Carragher slams ‘charlatan’ Boris over European Super League comments

Jamie Carragher has taken aim at Boris Johnson after the Prime Minister spoke out against the controversial European Super League.

Carragher's former club Liverpool have joined five other Premier League sides – Arsenal, Chelsea, Manchester City, Manchester United and Tottenham – in announcing their intention to join the breakaway league, with the move condemned by football supporters.

The clubs released a joint statement on Sunday in which they insisted that the proposal would be good for the game, but that suggestion has largely been met with disdain from supporters of all clubs, including those involved.

Amid suggestions that the clubs were acting out of greed, Johnson was asked about the plans on a campaign visit to Gloucestershire on Monday.

He told reporters: "I don't like the look of these proposals.

"We are going to look at everything that we can do with the football authorities to make sure that this doesn't go ahead in the way that it's currently being proposed.

"I don't think that it's good news for fans, I don't think it's good news for football in this country."

Johnson added that big football clubs are more than just "great global brands", saying: "They're also clubs that have originated historically from their towns, from their cities, from their local communities.
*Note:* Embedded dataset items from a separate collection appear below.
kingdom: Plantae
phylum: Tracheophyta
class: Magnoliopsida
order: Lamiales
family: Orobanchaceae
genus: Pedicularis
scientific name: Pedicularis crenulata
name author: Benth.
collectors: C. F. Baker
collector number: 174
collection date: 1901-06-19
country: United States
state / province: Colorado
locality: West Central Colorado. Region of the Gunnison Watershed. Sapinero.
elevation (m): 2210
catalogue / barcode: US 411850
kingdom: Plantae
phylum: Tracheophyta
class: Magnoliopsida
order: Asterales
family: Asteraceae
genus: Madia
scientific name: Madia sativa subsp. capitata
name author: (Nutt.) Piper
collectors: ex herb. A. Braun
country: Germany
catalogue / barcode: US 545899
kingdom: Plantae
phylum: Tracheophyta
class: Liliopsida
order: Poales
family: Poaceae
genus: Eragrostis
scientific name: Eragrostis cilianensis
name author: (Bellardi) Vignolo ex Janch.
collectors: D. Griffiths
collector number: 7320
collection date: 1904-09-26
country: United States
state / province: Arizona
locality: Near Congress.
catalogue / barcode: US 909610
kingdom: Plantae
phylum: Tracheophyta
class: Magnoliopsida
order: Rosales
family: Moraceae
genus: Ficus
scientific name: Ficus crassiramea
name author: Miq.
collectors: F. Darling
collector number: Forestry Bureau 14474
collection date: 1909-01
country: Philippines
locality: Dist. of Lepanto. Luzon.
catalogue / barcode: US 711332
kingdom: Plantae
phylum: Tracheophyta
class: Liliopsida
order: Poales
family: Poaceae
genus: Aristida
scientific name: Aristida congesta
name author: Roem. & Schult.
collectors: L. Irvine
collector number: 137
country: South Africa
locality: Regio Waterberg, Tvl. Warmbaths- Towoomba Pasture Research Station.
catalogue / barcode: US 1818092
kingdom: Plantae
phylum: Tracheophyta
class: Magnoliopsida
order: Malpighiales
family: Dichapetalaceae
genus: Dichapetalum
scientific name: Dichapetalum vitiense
They should have a link with those fans, and with the fan base in their community.

"So it is very, very important that that continues to be the case.

"I don't like the look of these proposals, and we'll be consulting about what we can do."

Carragher didn't like seeing Johnson involve himself in football though, and quote tweeting The Mirror's story he wrote: "Stay out of this you charlatan @BorisJohnson your mates are giving their mates billion pound contracts!

"And don’t even mention football supporters after a magazine edited by you crucified Liverpool supporters after Hillsborough."

Johnson was editor of the Spectator magazine when an article he published in 2004 blamed the Hillsborough disaster on "drunken fans", and claimed that the city of Liverpool was "hooked on grief" and wallowed in a victim status.